I actually do, now that I look and think about it. Was trying to come up with something better, because I really like its non shiny color, but dark red and green are complimentary colors of each other, like orange and baby blue. It makes the colors pop out, and it's not a bad combo. Maybe if the red and green were swapped, it might look better, but it might look worse too. Can't say I dislike shiny Charizard X. Gen 6 really stepped up its shiny game. Made them look badass.


----------



## Rivers (Feb 16, 2015)

Did you notice that they were regular Salamance colours as well though?

I was sort of hoping it would end up being a bit more unique to be honest.


----------



## Jυstin (Feb 16, 2015)

It's kind of like Salamence, but Salamence is blue where the original Mega Charizard X is bluish while the shiny is green. I'd say it looks better than Salamence's color scheme, but I see what you mean. The 3D models are a bit harder, but if you can think of a color scheme you'd prefer, I could try doing it.

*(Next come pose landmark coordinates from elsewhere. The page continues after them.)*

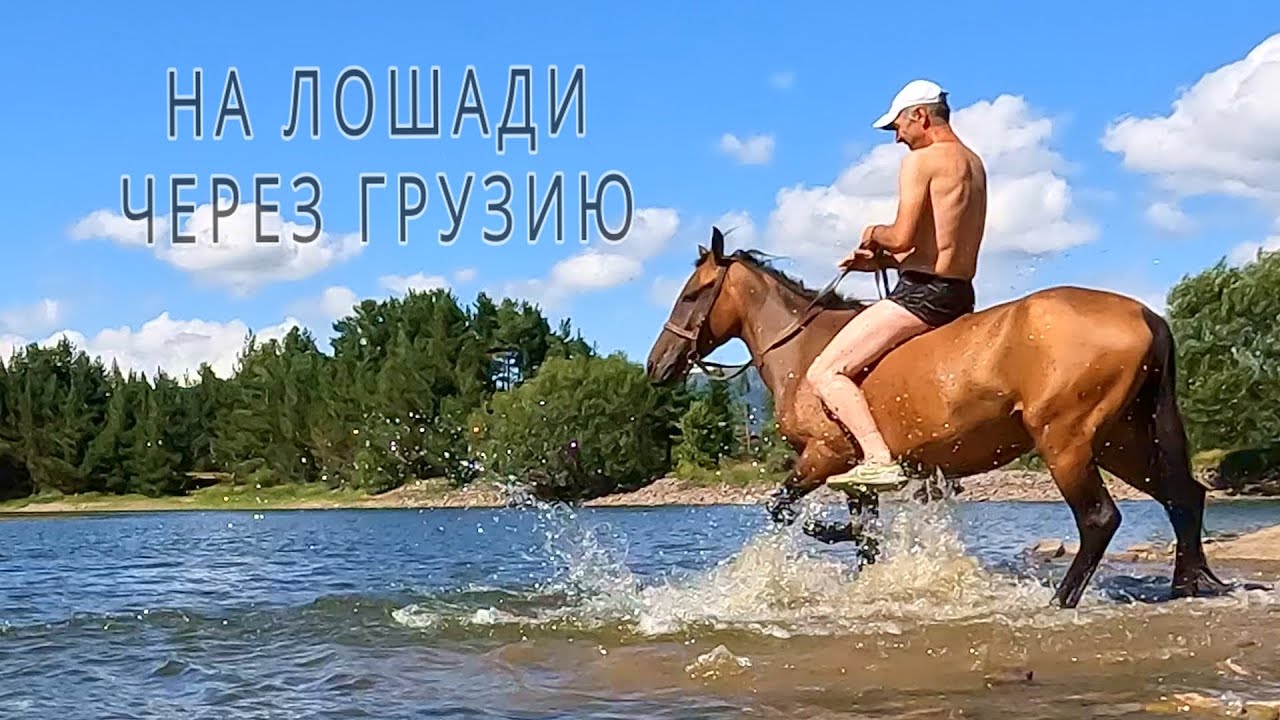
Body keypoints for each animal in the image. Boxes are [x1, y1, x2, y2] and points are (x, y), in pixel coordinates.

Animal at [645, 226, 1233, 609]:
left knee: (1099, 519)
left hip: (1066, 442)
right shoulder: (855, 476)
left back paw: (1061, 601)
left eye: (694, 293)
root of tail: (1146, 313)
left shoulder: (824, 456)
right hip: (1121, 441)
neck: (805, 353)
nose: (656, 365)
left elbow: (785, 511)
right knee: (1184, 495)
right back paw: (1187, 585)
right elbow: (865, 540)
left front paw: (830, 531)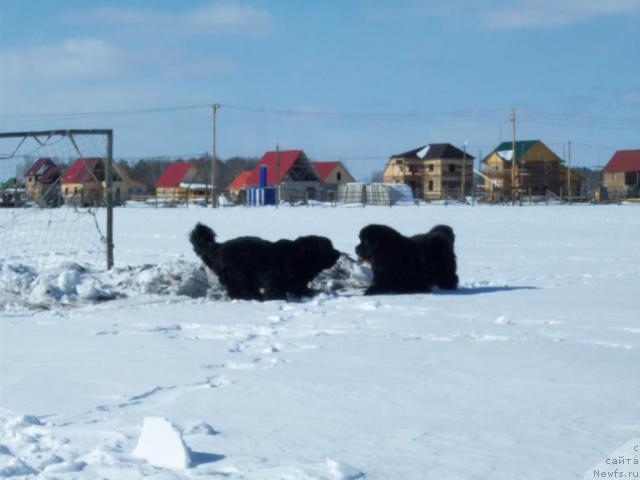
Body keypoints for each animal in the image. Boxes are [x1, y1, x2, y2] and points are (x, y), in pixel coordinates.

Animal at [189, 222, 340, 300]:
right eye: (328, 248)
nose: (338, 253)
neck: (299, 257)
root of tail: (217, 247)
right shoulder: (274, 280)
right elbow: (275, 292)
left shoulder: (298, 283)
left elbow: (302, 289)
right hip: (240, 274)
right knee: (240, 289)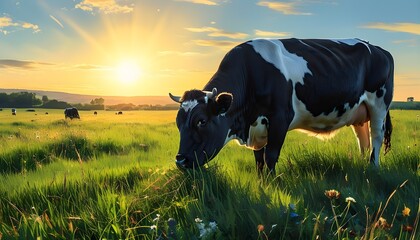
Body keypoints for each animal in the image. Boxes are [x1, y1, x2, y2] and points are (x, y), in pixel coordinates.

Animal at [170, 38, 394, 175]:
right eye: (178, 123)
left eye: (202, 121)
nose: (180, 161)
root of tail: (379, 49)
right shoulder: (257, 126)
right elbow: (259, 160)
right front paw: (261, 184)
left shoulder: (279, 119)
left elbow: (270, 156)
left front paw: (272, 185)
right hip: (359, 112)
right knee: (363, 140)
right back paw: (362, 166)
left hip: (379, 105)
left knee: (376, 136)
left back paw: (373, 167)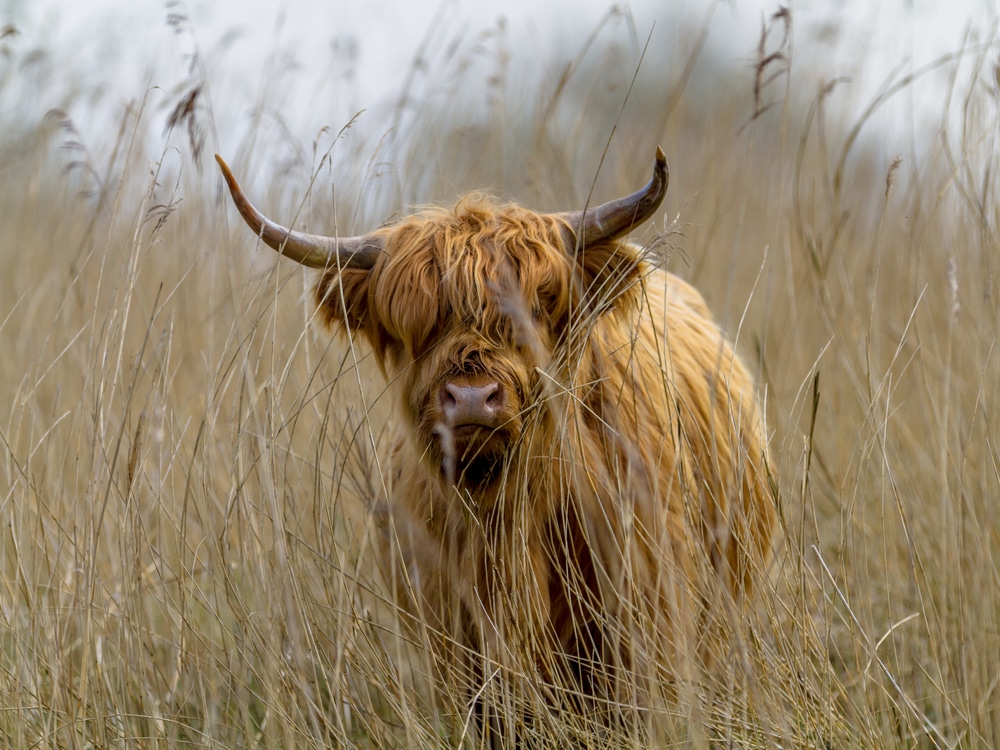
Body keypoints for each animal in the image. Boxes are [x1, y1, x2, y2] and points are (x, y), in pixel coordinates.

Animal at [219, 151, 776, 740]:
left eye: (537, 307)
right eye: (413, 324)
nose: (470, 398)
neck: (510, 521)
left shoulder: (646, 635)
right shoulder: (461, 653)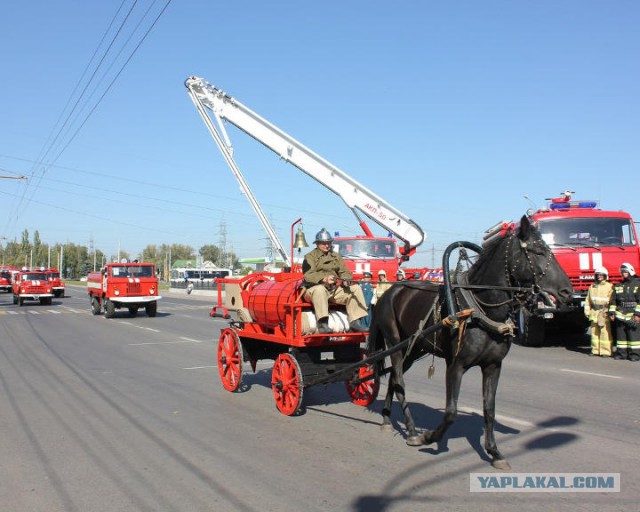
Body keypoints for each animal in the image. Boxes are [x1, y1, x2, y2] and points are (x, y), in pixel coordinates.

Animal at [368, 215, 572, 468]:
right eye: (538, 251)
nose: (568, 292)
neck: (480, 309)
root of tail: (389, 292)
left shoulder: (493, 365)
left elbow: (489, 409)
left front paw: (494, 452)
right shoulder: (455, 365)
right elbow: (451, 411)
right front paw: (430, 437)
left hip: (413, 348)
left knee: (394, 380)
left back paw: (387, 419)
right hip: (395, 342)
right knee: (399, 382)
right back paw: (414, 431)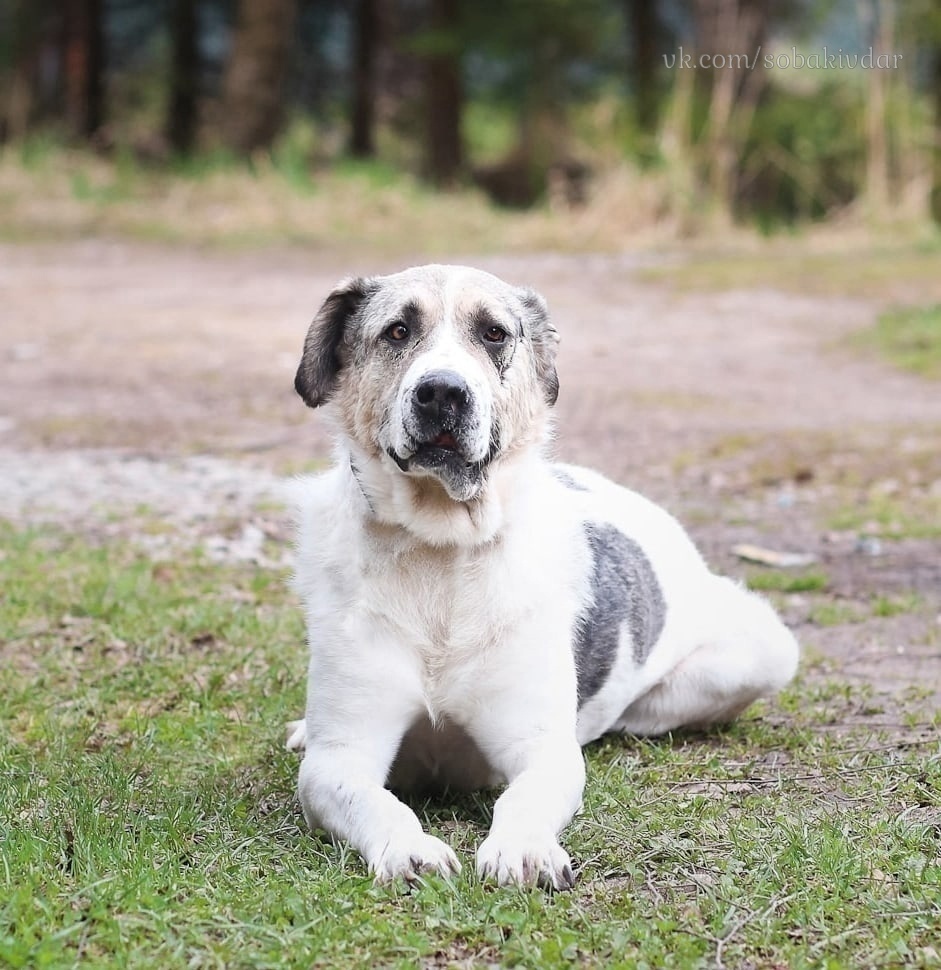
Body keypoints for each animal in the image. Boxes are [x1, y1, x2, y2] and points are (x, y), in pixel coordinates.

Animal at [288, 262, 800, 884]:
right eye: (397, 331)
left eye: (493, 333)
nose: (442, 392)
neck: (442, 550)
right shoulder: (340, 756)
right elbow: (372, 798)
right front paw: (406, 847)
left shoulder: (540, 747)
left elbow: (524, 797)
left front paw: (524, 848)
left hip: (762, 652)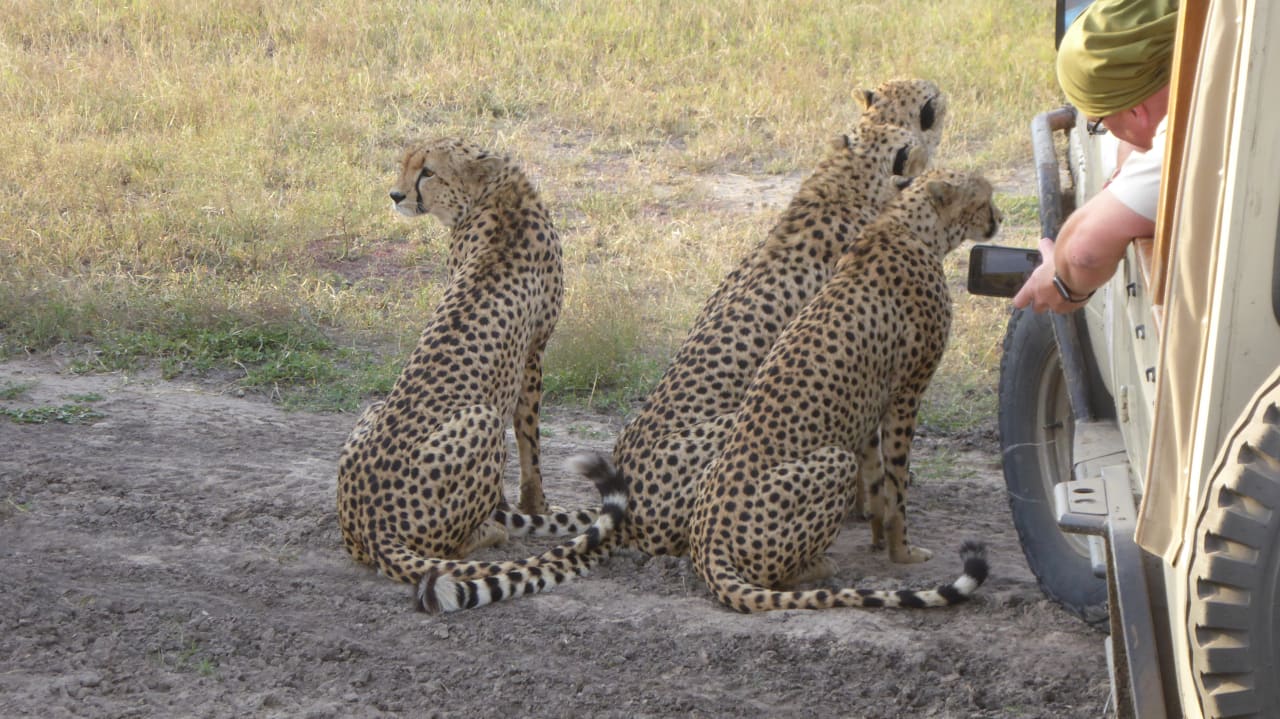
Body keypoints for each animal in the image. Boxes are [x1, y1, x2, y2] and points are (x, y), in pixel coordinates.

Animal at [337, 138, 616, 587]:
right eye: (405, 164)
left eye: (427, 171)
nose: (395, 195)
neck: (497, 193)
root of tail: (371, 524)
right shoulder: (534, 354)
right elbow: (529, 442)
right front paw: (537, 506)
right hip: (482, 418)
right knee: (449, 547)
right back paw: (493, 529)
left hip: (375, 407)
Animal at [413, 81, 946, 613]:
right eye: (929, 103)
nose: (941, 97)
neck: (847, 184)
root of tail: (627, 495)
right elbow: (873, 458)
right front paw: (878, 519)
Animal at [686, 168, 1000, 613]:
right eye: (984, 200)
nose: (999, 219)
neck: (909, 226)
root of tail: (707, 540)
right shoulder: (906, 394)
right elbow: (897, 484)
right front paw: (903, 552)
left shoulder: (869, 406)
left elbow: (877, 480)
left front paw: (877, 537)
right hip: (833, 461)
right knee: (773, 577)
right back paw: (818, 566)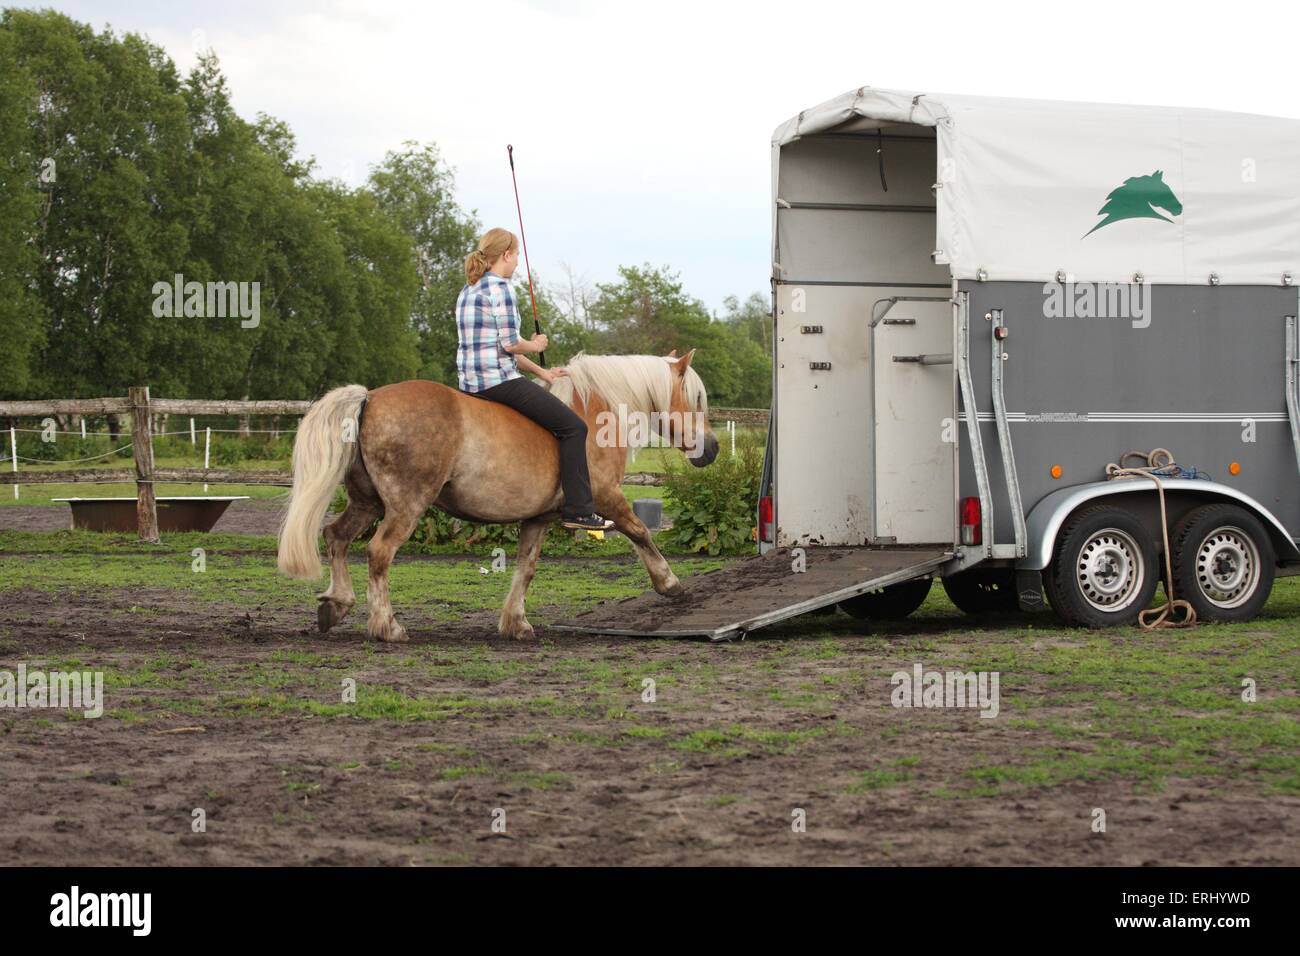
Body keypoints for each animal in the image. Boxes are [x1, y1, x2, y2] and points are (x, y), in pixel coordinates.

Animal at [276, 350, 719, 642]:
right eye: (697, 399)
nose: (712, 448)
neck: (594, 413)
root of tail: (370, 397)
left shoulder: (538, 519)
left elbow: (527, 567)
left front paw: (515, 622)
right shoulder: (607, 499)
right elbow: (641, 532)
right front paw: (669, 583)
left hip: (367, 503)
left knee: (336, 537)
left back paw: (335, 605)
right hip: (405, 506)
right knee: (379, 553)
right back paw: (387, 626)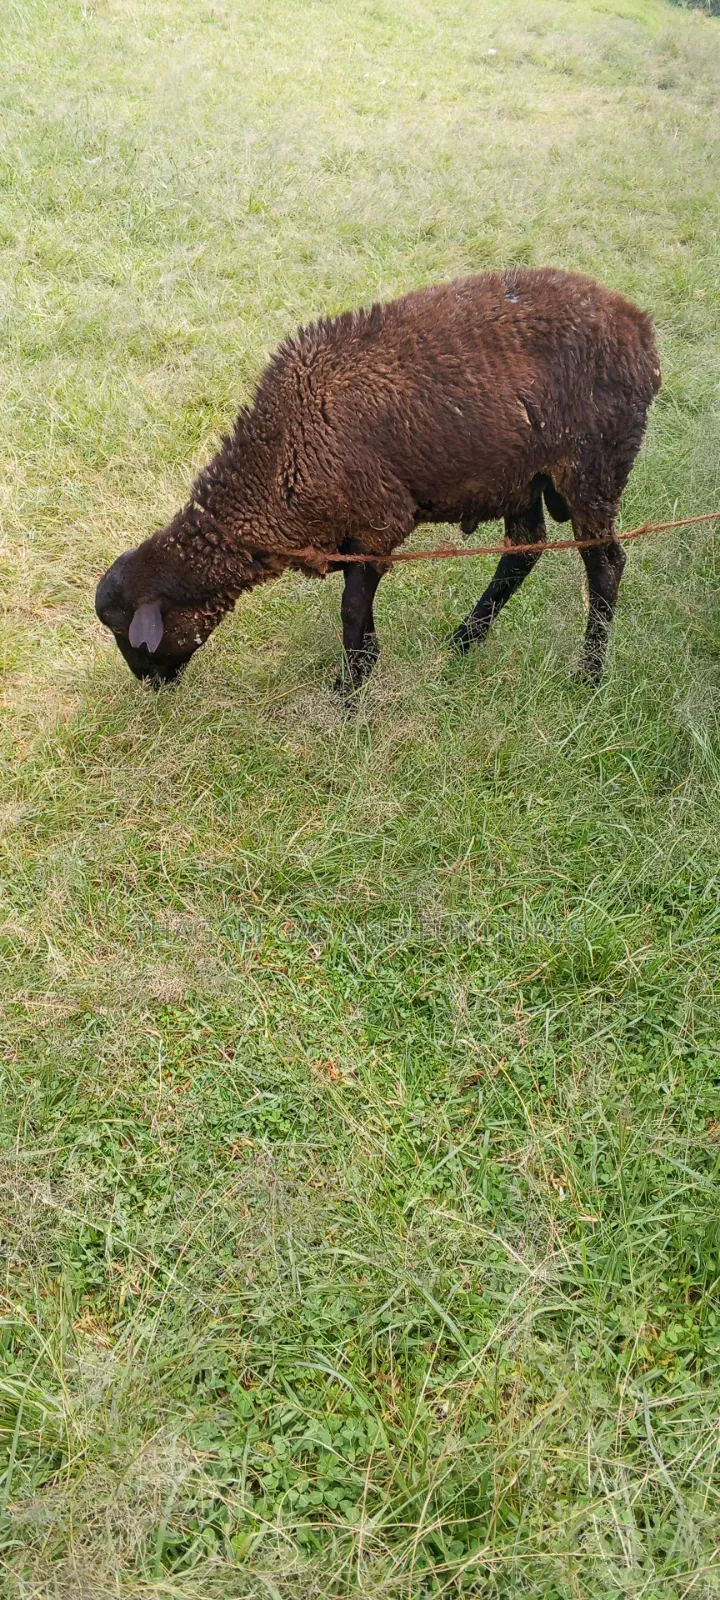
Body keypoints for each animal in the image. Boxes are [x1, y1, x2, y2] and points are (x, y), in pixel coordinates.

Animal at [95, 267, 661, 693]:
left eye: (127, 632)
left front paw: (348, 691)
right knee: (524, 549)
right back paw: (464, 639)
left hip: (593, 466)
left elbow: (350, 607)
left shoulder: (379, 519)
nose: (150, 687)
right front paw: (365, 664)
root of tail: (642, 333)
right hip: (521, 473)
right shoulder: (352, 531)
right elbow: (357, 604)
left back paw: (589, 673)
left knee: (605, 565)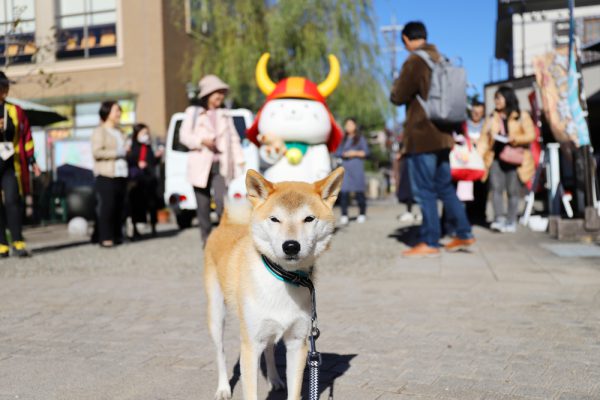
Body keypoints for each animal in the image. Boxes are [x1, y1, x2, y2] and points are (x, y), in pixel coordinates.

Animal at [203, 167, 342, 398]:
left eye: (309, 218)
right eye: (275, 219)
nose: (291, 246)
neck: (282, 277)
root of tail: (227, 223)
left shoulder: (298, 342)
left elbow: (294, 391)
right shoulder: (250, 345)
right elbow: (250, 392)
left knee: (268, 349)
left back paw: (275, 380)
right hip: (216, 315)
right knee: (220, 352)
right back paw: (223, 388)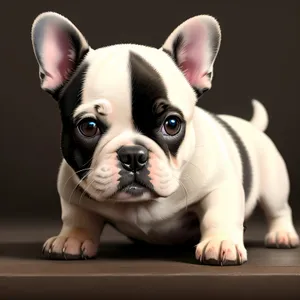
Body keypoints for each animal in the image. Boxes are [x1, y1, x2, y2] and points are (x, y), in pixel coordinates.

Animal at [31, 11, 300, 264]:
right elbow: (77, 216)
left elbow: (218, 212)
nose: (133, 155)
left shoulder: (221, 183)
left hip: (274, 184)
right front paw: (71, 238)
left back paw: (282, 235)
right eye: (88, 127)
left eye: (172, 124)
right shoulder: (71, 189)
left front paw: (221, 242)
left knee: (279, 209)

I finished a Suicune earlier, but I'm getting a second opinion of it first before I post it. I like the shiny, but it's not too different from the original :/


----------



## Jυstin (Feb 16, 2015)

Here we go. Shiny Suicune. We need more red versions of blue Water Pokemon.


----------



## Suigetsu (Apr 10, 2015)

I always tought that Dragonite shiny should be blue with dark blue or purple wings. So that it kind of resembles Dragonair and dratini.
Also a Dragonair with white back and blue bottom.


----------